ITEM Tutorial Step 4
Step 4: Connect Volumes
The next step in the mesh generation process is to merge all shared
curves and surfaces. This is necessary so that adjacent volumes can shared
boundary meshes. For most geometries, this step presents no major complications.
But in many cases, misalignments, tolerance problems, or other cleanup
operations can prevent proper merging. The ITEM panel is designed to guide
users through imprint/merge problems.
- Click Connect Volumes
- Click Imprint and merge
- Click on the button with three small dots (...)
next to the Merge Tolerance field
- Click Estimate Merge Tolerance. The merge tolerance
panel is used to help the user find an appropriate merge tolerance.
In addition to determining a proper tolerance for merging, the merge
tolerance can also be used as a diagnostic tool to find small misalignments,
as will be demonstrated below. Many of these can be resolved prior
to imprinting and merging.
- Check vertex-curve and vertex-surface pairs
- Look in the ouput of the command line workspace. A proximity is
nearly coincident entities that would be merged at the given tolerance.

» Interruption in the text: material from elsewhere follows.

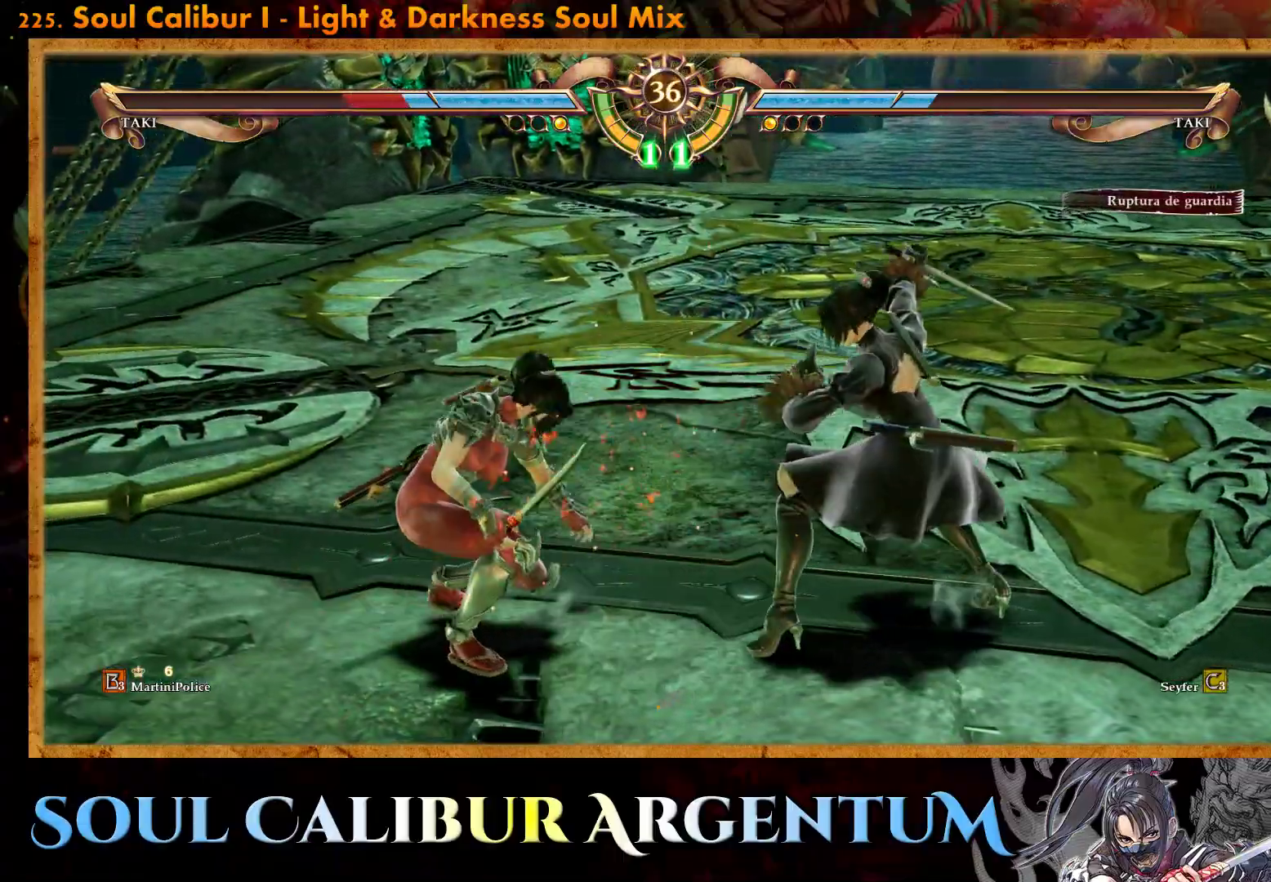
{"buttons": ["DPAD_RIGHT"], "events": [[50, "TRIANGLE", "down"], [133, "TRIANGLE", "up"], [217, "SQUARE", "down"], [283, "SQUARE", "up"]]}
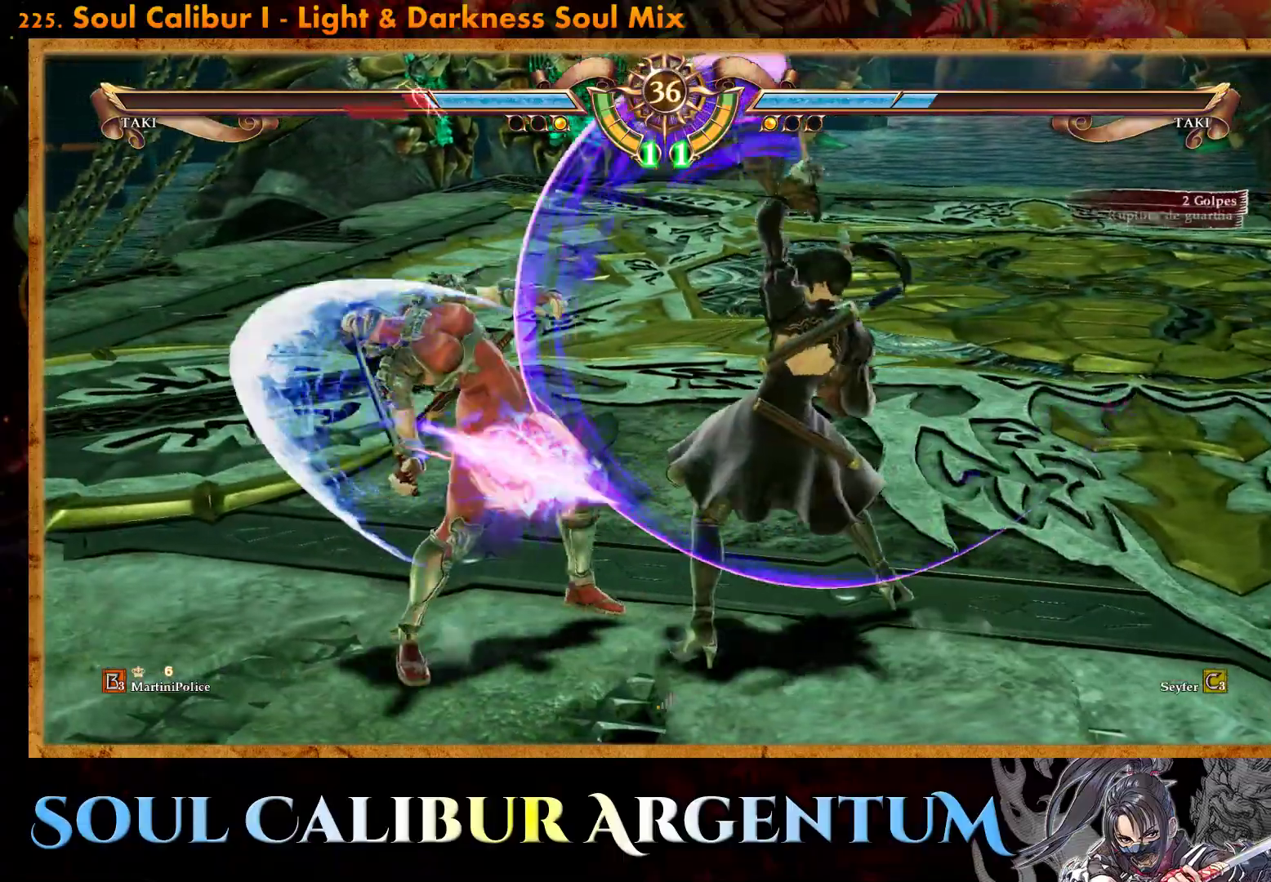
{"buttons": ["L1"], "events": [[333, "DPAD_RIGHT", "up"], [400, "TRIANGLE", "down"], [467, "TRIANGLE", "up"], [500, "L1", "down"]]}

From the given list, you can tell that there are 4 entities that would
be merged at a merge tolerance of 0.025 which would not be merged
if the merge tolerance were 0. This means that those entities are
less than 0.025 apart.
- Change the search parameter to very small number like Min=0.001
and search again.
- Four Vertex-Vertex Pairs appear
- Open Vertex/Vertex pairs group
- Right click on first pair and choose Label Pair
to view
- Click on the first solution (tweak surface 46 to surface
7) and click Execute
- Click Done
- Click Imprint/Merge button
- Click Detect Potential Problems
- .
No problems should appear on the list, signifying that imprinting and
merging has most likely been successful. There are several diagnostic
tools on this page that help to determine if imprint/merging has been
successful. These include:
- Overlapping Surfaces-
Surfaces that overlap, but are not merged.
- Non-manifold curves-
Two curves that are merged but that don't have any merged surfaces.
- Non-manifold vertices-
Two vertices that are merged, but do not share any merged curves.
- Floating volumes- Volumes
that are not connected to any other volumes (meaning they are not
merged)
All of these diagnostics could be run at any time but the results are
most meaningful after an imprint/merge operation.